Sony's PS3 is packed with costly gee-whiz features that turned out to be a drawback to consumers faced with choices."

As for Nintendo's Wii, the small, cheap and fun to play console, by the passing of each day it looks more and more like Drako Malfoy in Harry Potter. You know, everything's coming together, hitting all the right spots, can't go wrong..., evil laughter while Sony's PS3 slips into the mud.

"Nintendo's Wii simple, elegant design and low price are two reasons it's consistently outselling the PS3.For Nintendo, the number 3 company in the videogames business, it's a David-vs.-Goliath turnaround. For Kutaragi's team, who ruled the roost of this industry for 12 years, it's a shameful final defeat."

What worse way to step down from the position of Chairman and chief executive officer of Sony Computer Entertainment Inc. (SCEI), than when a console fails to sell? None. It's just a given, no one can do anything about it now.


----------



## Darthvader (Jun 10, 2007)

didnt u know that when he steppped down he said that he already had the design of ps 4 and ps 5  already finalized


----------



## Zeeshan Quireshi (Jun 10, 2007)

Pratyush said:
			
		

> It seems that the seventh generation of console wars has been lost out by SONY as they are still struggling with their newest console, PS3. And with the resignation of Ken Kutaragi, the mastermind who created the playstation, it fuels the chances of Sony losing this console war. Till now, wii has outcasted Sony in every region and Sony is still struggling with technical faults, glitches surrounding the tech masterpiece. Moreover, most of ps2 game dvds are not compatible with the ps3 which has raised several questions in the media. To confirm it, here's an article from softpedia.com -
> 
> 
> What, you thought that the PS3 still  had a shot at winning the console war? If you did, you're sadly mistaking
> ...


Yups , Xbox 360 crushed it .

n now with 360 Elite out , it's better than PS3 in all aspects .


----------



## Pratyush (Jun 10, 2007)

yeah. i agree. but doesn't it seems obvious that he said this only bcoz he wanted to show the whole world that he is still involved in all this. cmon, i think sony told him to do so.

= Entries shown =

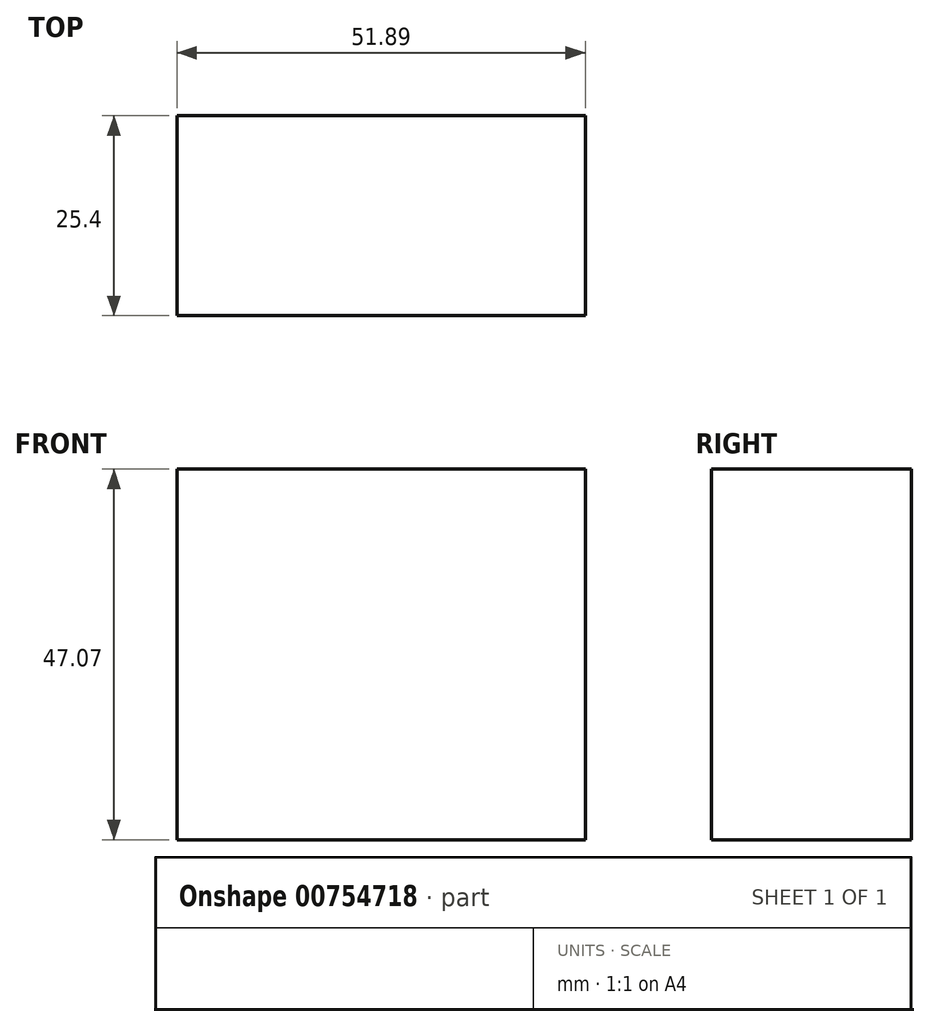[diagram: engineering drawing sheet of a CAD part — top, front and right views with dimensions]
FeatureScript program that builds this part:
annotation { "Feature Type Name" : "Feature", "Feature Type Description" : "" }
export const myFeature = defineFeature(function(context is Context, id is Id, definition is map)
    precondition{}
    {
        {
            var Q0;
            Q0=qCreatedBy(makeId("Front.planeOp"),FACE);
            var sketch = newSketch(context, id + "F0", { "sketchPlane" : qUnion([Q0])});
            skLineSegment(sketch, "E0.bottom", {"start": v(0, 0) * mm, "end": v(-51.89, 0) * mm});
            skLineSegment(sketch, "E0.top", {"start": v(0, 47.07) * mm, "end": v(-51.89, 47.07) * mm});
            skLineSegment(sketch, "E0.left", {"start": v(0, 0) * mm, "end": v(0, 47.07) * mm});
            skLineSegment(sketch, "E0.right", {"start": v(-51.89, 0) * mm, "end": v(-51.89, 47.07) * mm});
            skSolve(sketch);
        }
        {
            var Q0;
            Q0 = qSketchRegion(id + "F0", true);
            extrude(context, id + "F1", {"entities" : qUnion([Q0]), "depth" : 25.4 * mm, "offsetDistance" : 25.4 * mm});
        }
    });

= Tasks to carry out =
**a.** Answer each question from the PS3 forum thread:
(i) For how many years does the quoted article say Kutaragi's team ruled the industry?
(ii) What does Darthvader say had already been finalized?
(iii) Which console does Zeeshan Quireshi call better than the PS3 in all aspects?
**b.** Write the next part of the forum thread about the PS3 and Wii, starting after Pratyush's last post.
The data above is not needed for these tasks.

= Responses by task =
**a.**
(i) 12 years.
(ii) The designs of the PS4 and PS5.
(iii) The Xbox 360 Elite.

**b.**
Sony Computer Entertainment Inc. said this
 "Mr. Kutaragi will now apply his extensive technological knowledge and leadership skills to take on new challenges beyond the world of PlayStation."

NOBODY in their right minds would resign for this SILLY reason. i think sony's hiding something from us gamers.

Kutaragi telling he has designs of ps4 and 5 ready is an overstatement. the fact is even sony was telling before ps3's launch that ps3's life is of ten years. considering this, it means ps5 will release after 12-15 years at least or even more than that. no one's got the idea what technology will prevail in the future. so, you simply cant pre-design it a decade yearlier.


----------



## ssk_the_gr8 (Jun 10, 2007)

Zeeshan Quireshi said:
			
		

> n now with 360 Elite out , it's better than PS3 in all aspects .



no it is not...look at the hardware specs only & the ps3 is much better...the xbox360 elite is same as xbox 360..it has only got a larger hard disc ,hdmi port & black finias...& it costs so much more.... it doesnt even have an hd dvd drive


----------



## Pratyush (Jun 10, 2007)

here's a link which would clear all your doubts regarding the resignation of Ken Kutaragi-
*crunchgear.com/2007/04/26/ken-kutaragi-resigns-weeping-heard-in-solid-snakes-condo/

And more to show the downfall of PS3 -

*www.lostremote.com/2007/03/19/wii-top-selling-console-in-feb-blows-away-ps3/
*www.usatoday.com/tech/gaming/2007-06-07-wii-outsells-ps3_N.htm

you know, there is even news of sony cutting out jobs in North America due to poor PS3 sales  check this out

*www.forbes.com/markets/feeds/afx/2007/06/07/afx3800835.html


----------



## krazyfrog (Jun 10, 2007)

I think the battle is far from over, leave alone Sony losing it. The most important games for ps3 are yet to arrive. Its those games that'll decide its fates.
Btw Pratyush why do have an avatar similar to mine?


----------



## Zeeshan Quireshi (Jun 10, 2007)

ssk_the_gr8 said:
			
		

> no it is not...look at the hardware specs only & the ps3 is much better...the xbox360 elite is same as xbox 360..it has only got a larger hard disc ,hdmi port & black finias...& it costs so much more.... it doesnt even have an hd dvd drive


 Xbox 360 Elite costs 480 USD whereas PS3 60 GB model costs 600 USD , n *hardware specs don't really mean it gives better performance* .

Also , 99% of Games of PS3 n Xbox 360 r same give or take a few exclusives .

And , *Xbox Live kicks PSN's ass* .

Overall 360 is the winner between It and PS3 .


----------



## Pratyush (Jun 10, 2007)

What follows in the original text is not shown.